Una vida espantosa, un desenlace brutal

NEUQUÉN (AN).- Julio Aquines lleva 10 años preso y tiene la esperanza de que antes de cumplir otra década tras las rejas obtendrá la libertad condicional. Lo condenaron a prisión perpetua por homicidio calificado por alevosía, pero no le aplicaron la accesoria de reclusión por tiempo indeterminado.

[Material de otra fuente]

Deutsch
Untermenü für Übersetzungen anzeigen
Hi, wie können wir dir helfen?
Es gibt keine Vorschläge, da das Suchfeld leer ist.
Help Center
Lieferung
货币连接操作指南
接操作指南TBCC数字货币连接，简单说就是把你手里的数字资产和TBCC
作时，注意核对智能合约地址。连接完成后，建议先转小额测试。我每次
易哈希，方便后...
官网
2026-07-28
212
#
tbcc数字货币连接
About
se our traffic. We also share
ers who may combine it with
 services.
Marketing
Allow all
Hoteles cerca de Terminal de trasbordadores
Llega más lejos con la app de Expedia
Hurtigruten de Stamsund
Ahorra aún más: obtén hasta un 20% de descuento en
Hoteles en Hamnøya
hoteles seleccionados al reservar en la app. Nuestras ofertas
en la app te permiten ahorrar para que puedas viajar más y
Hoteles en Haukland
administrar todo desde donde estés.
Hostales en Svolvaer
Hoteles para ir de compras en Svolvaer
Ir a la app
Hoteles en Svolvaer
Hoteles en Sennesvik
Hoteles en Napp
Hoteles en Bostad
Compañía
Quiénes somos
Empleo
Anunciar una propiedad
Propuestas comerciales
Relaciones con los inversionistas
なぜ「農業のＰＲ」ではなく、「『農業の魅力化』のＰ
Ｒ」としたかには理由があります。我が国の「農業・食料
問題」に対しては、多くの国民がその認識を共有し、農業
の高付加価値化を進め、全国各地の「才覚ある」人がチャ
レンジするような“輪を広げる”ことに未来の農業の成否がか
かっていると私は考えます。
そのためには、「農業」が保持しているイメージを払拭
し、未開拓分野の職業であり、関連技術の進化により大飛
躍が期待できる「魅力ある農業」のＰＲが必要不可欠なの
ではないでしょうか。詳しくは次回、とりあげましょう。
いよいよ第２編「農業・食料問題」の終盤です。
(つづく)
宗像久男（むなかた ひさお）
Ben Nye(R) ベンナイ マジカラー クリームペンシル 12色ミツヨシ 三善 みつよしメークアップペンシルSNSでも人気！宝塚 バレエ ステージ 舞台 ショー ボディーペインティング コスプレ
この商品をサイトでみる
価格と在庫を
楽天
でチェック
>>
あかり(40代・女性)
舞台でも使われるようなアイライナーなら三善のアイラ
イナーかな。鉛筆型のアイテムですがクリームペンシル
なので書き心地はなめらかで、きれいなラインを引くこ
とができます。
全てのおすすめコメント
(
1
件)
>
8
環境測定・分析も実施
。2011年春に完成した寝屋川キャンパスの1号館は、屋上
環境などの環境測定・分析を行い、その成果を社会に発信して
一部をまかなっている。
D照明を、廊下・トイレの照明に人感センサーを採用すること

Quienes lo han visto en la Unidad 9, la cárcel federal donde pasa sus días, dicen que su aspecto es saludable y que, en general, está tranquilo.

Aquel 14 de noviembre del 98, después de cometer la masacre del Limay se fue a su casilla, en el asentamiento del barrio Valentina Sur, buscó a su pareja y la llevó a bailar. Regresaron de madrugada, él se acostó a dormir, y lo despertaron al mediodía los policías que lo detuvieron. En su terreno hallaron las mochilas y elementos de pesca que les había robado a sus víctimas.

En el juicio oral se conoció la espantosa vida que sobrellevó hasta cometer la masacre. Es difícil de explicar por qué ninguna red de contención social lo detectó antes de que fuera tarde.

A los 2 años de edad su madre le suministraba Valium (recetado por una médica) porque no la dejaba dormir. A los 8 años empezó a inhalar pegamento. A los 10 abandonó su casa. A los 12 ya era un alcohólico, a los 13 tuvo el primero de sus siete hijos, y a los 17 acumulaba cinco intentos de suicidio. Fue víctima de abusos sexuales, registró 30 entradas en las comisarías y su propia madre le pedía a los jueces de menores que lo mantuvieran preso.

«Sufro de los nervios y de dolores de cabeza. Cuando me dan esos ataques me pongo violento y tengo ganas de golpear», dijo ante los jueces.

El defensor oficial de entonces, Eduardo Goncevatt, pidió que lo declaren inimputable. Fue uno de los pocos psicópatas clínicamente declarados que llegó a juicio oral. El fiscal del juicio, Jorge Otegui, reclamó perpetua más reclusión por tiempo indeterminado.

La condena la dictó el 29 de noviembre de 1999 el tribunal integrado por Roberto Fernández, Jorge Sommariva y Cecilia Luzuriaga.